WHAT YOU WILL DO: In the text on Android app unit testing, change "Mockito" to "EasyMock" and give the text again from "In this blog" up to and including "with Android Databinding.".

PASSAGE:
Simplify Your Android App Unit Testing with Easy Tips
31 March 2023
Unit testing is a critical aspect of Android app development that can help you find bugs early, boost code quality, and make it simpler to refactor your code. However, it's understandable to feel intimidated by the process, especially if you're new to it.
In this blog post, I'll share some tips and common practices to make unit testing easy for your Android app.
Why Unit Testing is needed
By testing individual units of code, such as methods, classes, and components, you can catch bugs early on and simplify the process of refactoring your code. Unit tests are typically small and have a fast execution time, making them an efficient way to verify the logic of your code.
There are several popular unit testing libraries used in Android development, including Junit, Mockito, Mockk, and Roboelectric. These tools help you write and run tests within the JVM environment, making it easier to isolate and test specific units of code.
Project For Test
MVVM+Clear Architecture with Android Databinding.
We'll be using a sample project built using the MVVM+Clear architecture with the Android Databinding feature. This architecture separates your app into three distinct layers — the presentation layer (View and ViewModel), the domain layer (UseCase), and the data layer (Repository, Room Database, and Retrofit).
Components that can be tested individually are
- ViewModel
- Retrofit Repository
- Room Database
- Domain Layer
Setting up for Unit Testing
Before you begin writing unit tests for your Android app, you must set up your testing framework. Here are the steps you can follow to ensure a smooth testing experience.

INFORMATION SHOWN:
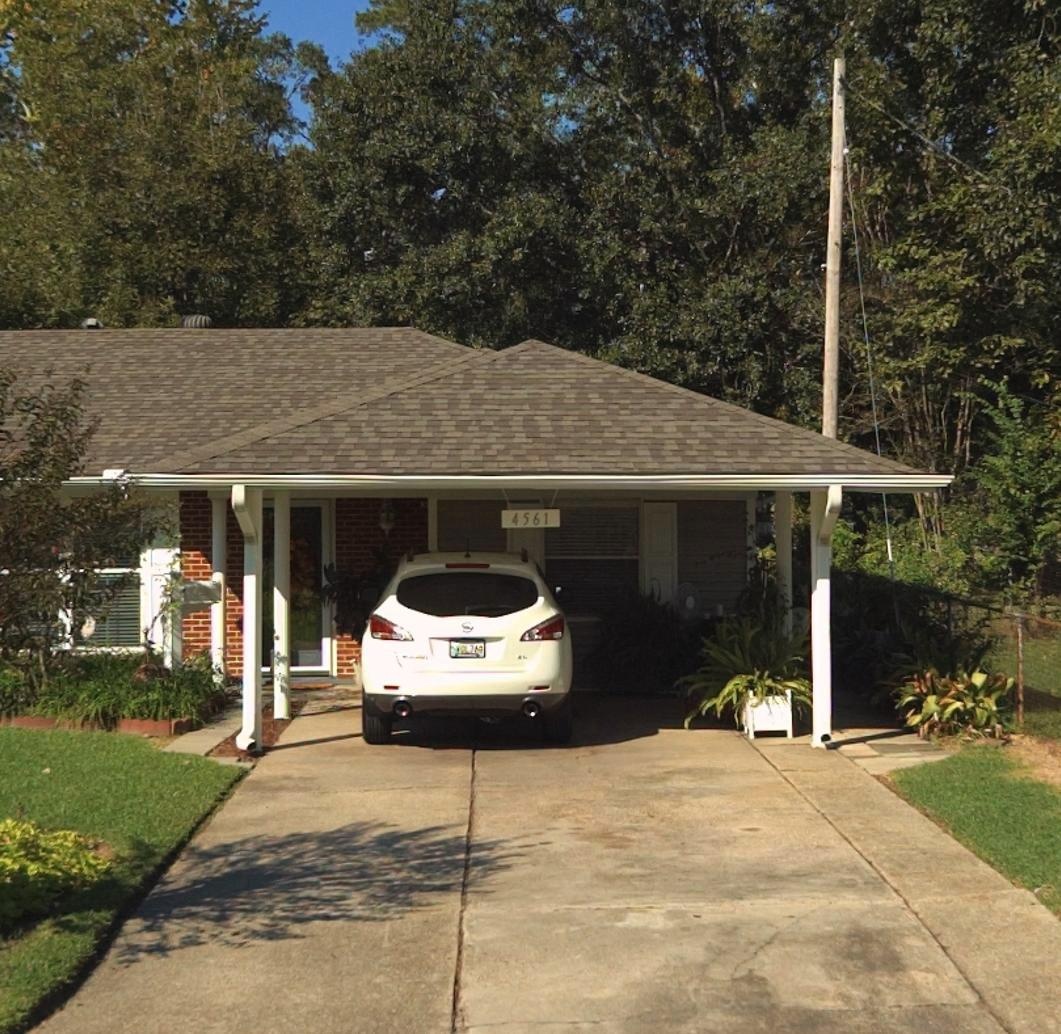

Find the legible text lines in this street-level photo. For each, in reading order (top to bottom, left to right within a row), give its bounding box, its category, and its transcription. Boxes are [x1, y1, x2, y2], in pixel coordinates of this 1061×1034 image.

[511, 511, 549, 527] StreetNumber: 4561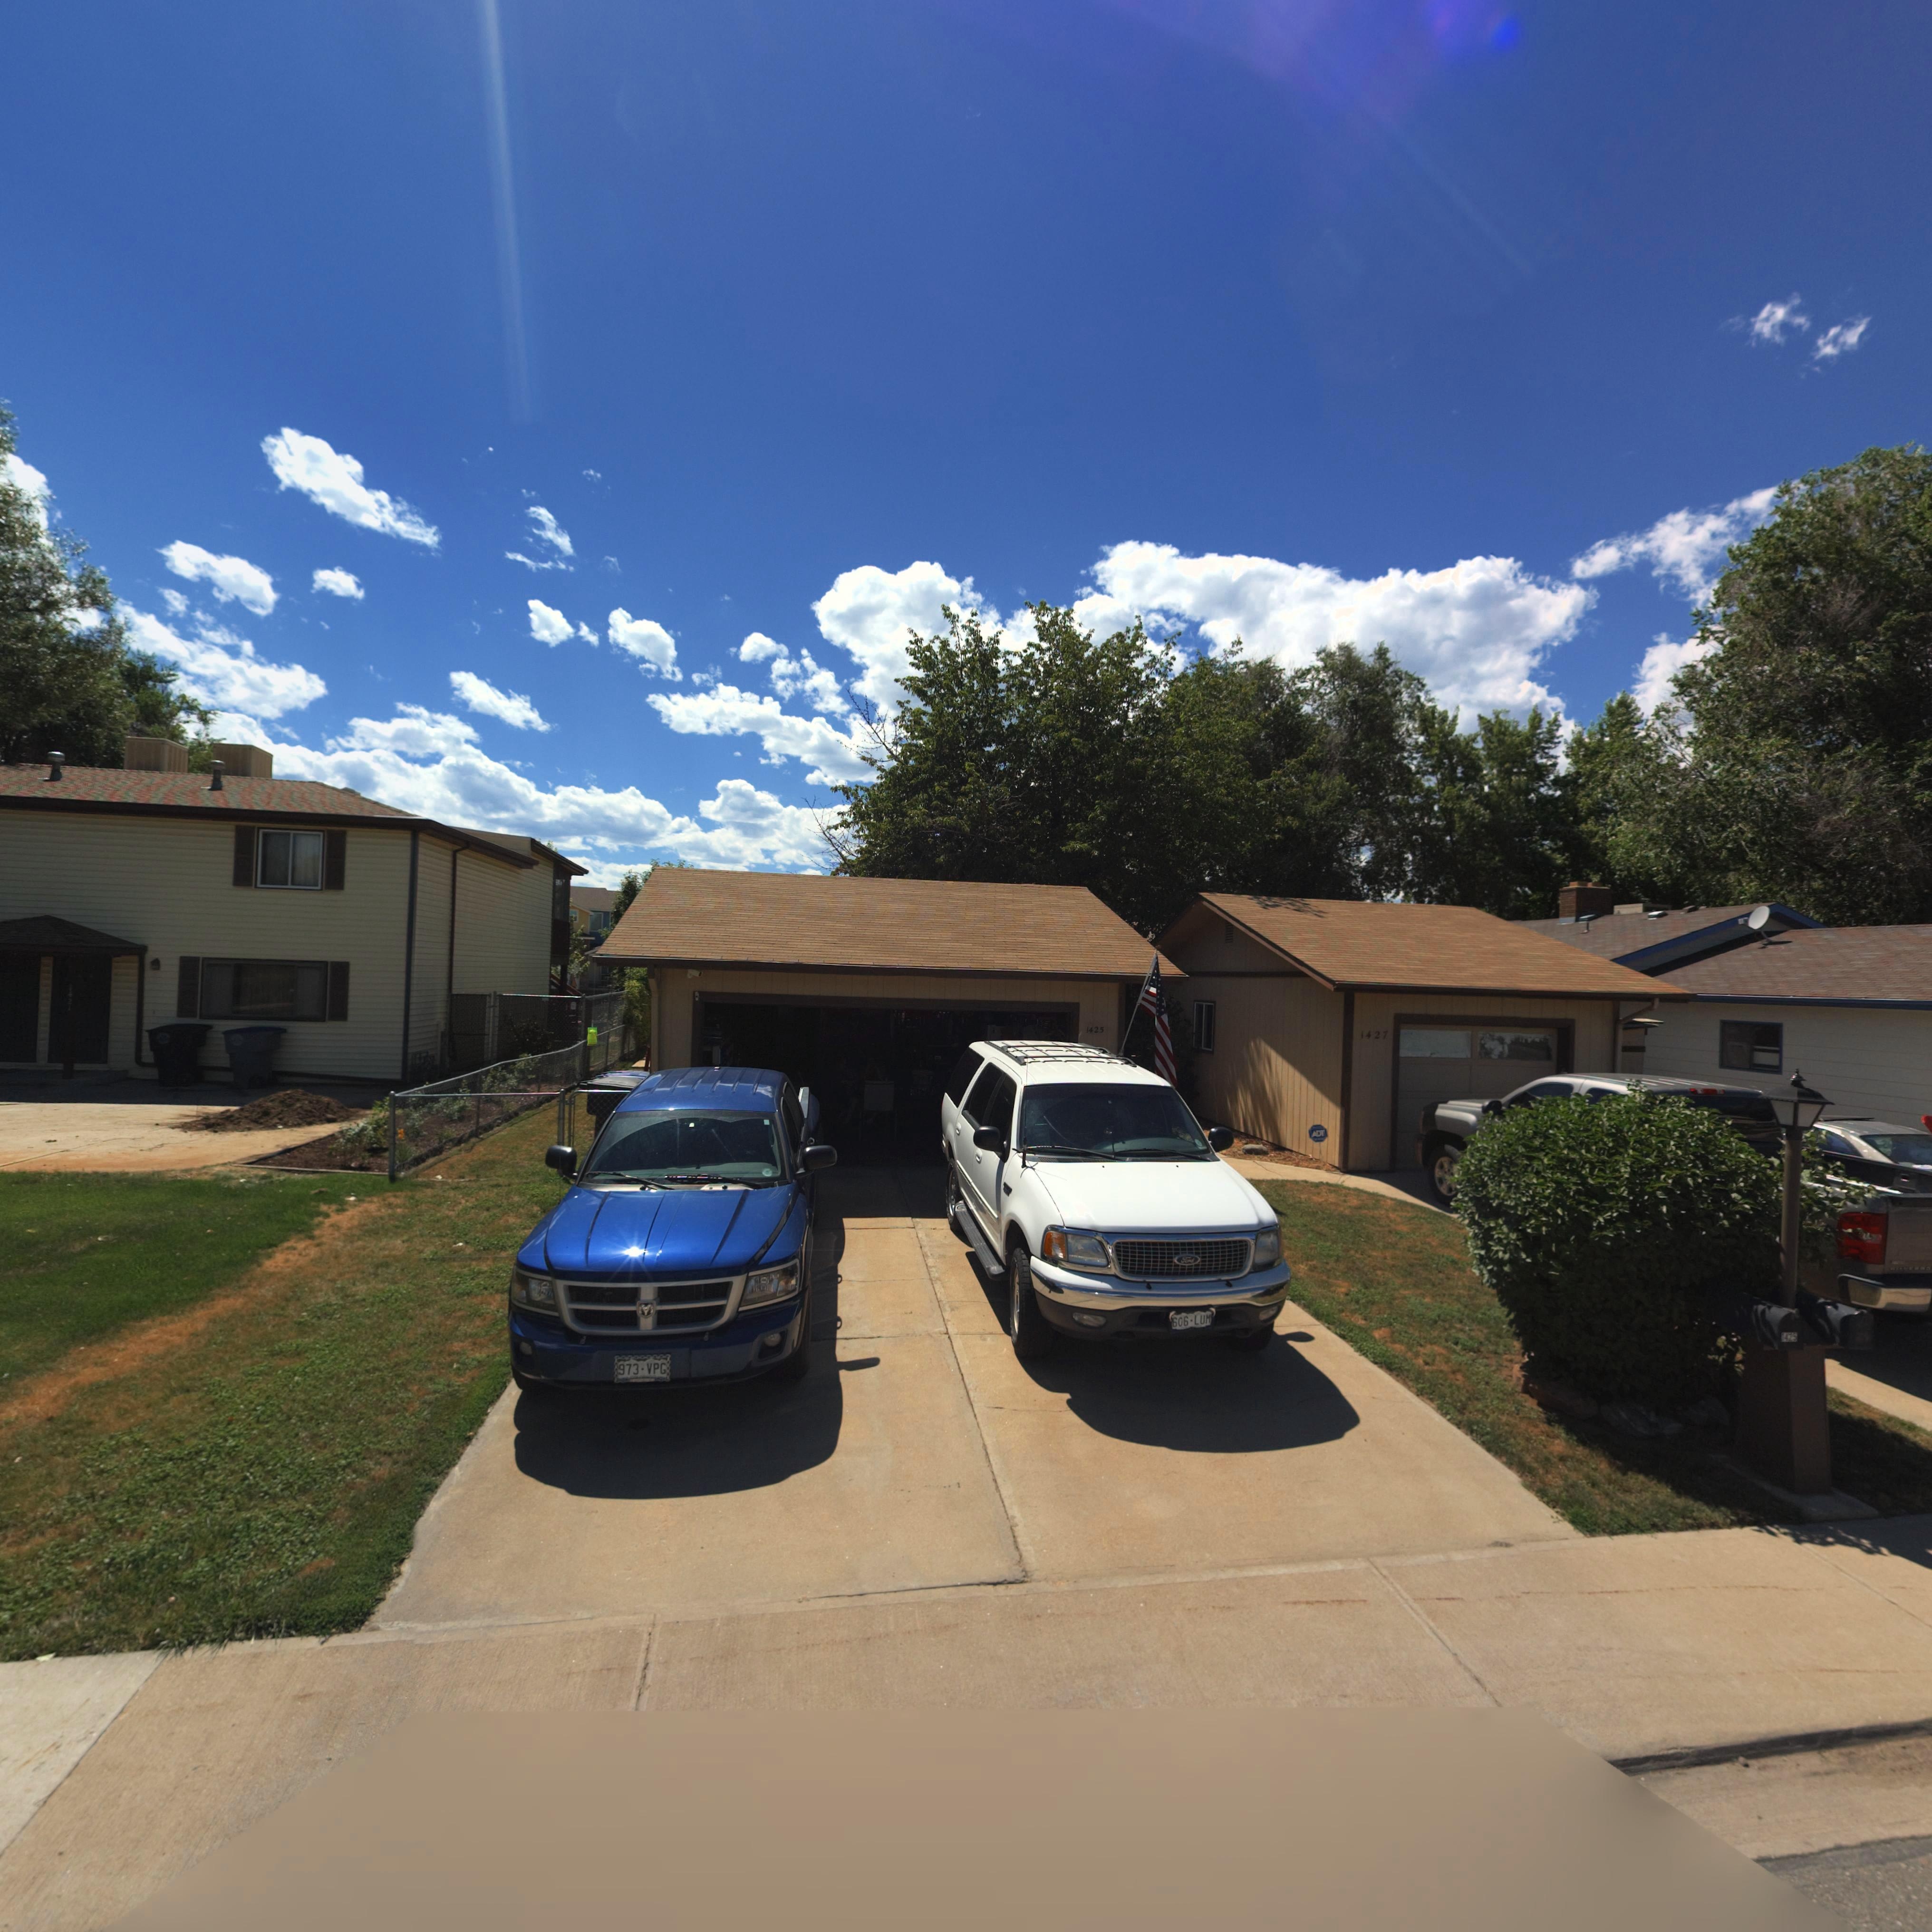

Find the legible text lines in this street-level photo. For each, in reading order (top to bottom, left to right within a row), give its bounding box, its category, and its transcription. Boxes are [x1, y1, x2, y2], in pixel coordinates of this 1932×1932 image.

EXERCISE RESULT:
In this blog post, I'll share some tips and common practices to make unit testing easy for your Android app.
Why Unit Testing is needed
By testing individual units of code, such as methods, classes, and components, you can catch bugs early on and simplify the process of refactoring your code. Unit tests are typically small and have a fast execution time, making them an efficient way to verify the logic of your code.
There are several popular unit testing libraries used in Android development, including Junit, EasyMock, Mockk, and Roboelectric. These tools help you write and run tests within the JVM environment, making it easier to isolate and test specific units of code.
Project For Test
MVVM+Clear Architecture with Android Databinding.